Exercise text:
____
Is it possible to create a trait to answer if a type comes from std?

Question

After this question by utilizing ADL one can create a trait to answer if the passed type comes from our namespace:

#include <utility>

namespace helper
{
  template <typename T, typename = void>
  struct is_member_of_sample : std::false_type
  {
  };

  template <typename T>
  struct is_member_of_sample<
      T,
      decltype(adl_is_member_of_sample(std::declval<T>()))> : std::true_type
  {
  };
}

namespace sample
{
  template <typename T>
  auto adl_is_member_of_sample(T && ) -> void;
}

// -- Test it

namespace sample
{
  struct X;
}

struct Y;

static_assert(helper::is_member_of_sample<sample::X>::value, "");
static_assert(not helper::is_member_of_sample<Y>::value, "");

int main(){}

From obvious reason this cannot be applied to the std namespace - there is simply no way to inject the adl_is_member_of_sample equivalent to the std namespace without exposing ourself to undefined behaviour.

Is there some workaround enabling to create the trait?
____
Your assignment: Please copy the C++ trait question above word for word, from its title line to its final sentence.

(Named joint coordinates)
____
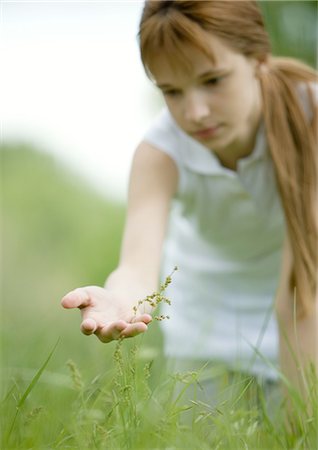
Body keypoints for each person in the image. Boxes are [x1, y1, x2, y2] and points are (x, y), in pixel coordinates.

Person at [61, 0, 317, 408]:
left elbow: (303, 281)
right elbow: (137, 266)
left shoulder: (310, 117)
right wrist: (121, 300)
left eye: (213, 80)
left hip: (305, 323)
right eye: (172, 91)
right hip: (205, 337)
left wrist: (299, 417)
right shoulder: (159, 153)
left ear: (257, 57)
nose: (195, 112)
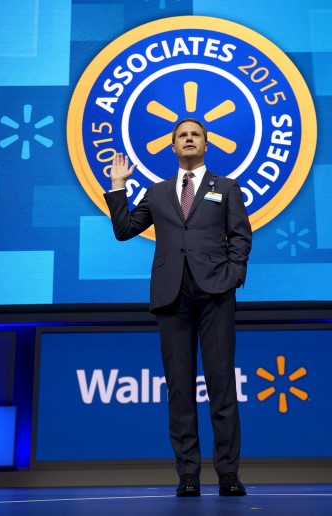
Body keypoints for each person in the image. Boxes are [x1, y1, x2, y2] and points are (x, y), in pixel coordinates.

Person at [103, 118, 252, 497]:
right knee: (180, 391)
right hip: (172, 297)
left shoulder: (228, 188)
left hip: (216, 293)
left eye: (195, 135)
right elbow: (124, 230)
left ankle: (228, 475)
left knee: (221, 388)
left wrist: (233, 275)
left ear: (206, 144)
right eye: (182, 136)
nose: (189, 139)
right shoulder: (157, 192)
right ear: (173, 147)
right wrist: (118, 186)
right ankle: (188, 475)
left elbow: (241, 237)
____
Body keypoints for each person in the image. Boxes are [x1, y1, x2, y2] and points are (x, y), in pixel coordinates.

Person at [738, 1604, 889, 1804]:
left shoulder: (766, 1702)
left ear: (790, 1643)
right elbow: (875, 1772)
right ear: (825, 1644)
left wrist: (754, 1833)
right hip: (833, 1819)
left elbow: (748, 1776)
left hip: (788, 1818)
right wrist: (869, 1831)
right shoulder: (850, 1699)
____
Answer:
Is it possible to create a trait to answer if a type comes from std?

Question

After this question by utilizing ADL one can create a trait to answer if the passed type comes from our namespace:

#include <utility>

namespace helper
{
  template <typename T, typename = void>
  struct is_member_of_sample : std::false_type
  {
  };

  template <typename T>
  struct is_member_of_sample<
      T,
      decltype(adl_is_member_of_sample(std::declval<T>()))> : std::true_type
  {
  };
}

namespace sample
{
  template <typename T>
  auto adl_is_member_of_sample(T && ) -> void;
}

// -- Test it

namespace sample
{
  struct X;
}

struct Y;

static_assert(helper::is_member_of_sample<sample::X>::value, "");
static_assert(not helper::is_member_of_sample<Y>::value, "");

int main(){}

From obvious reason this cannot be applied to the std namespace - there is simply no way to inject the adl_is_member_of_sample equivalent to the std namespace without exposing ourself to undefined behaviour.

Is there some workaround enabling to create the trait?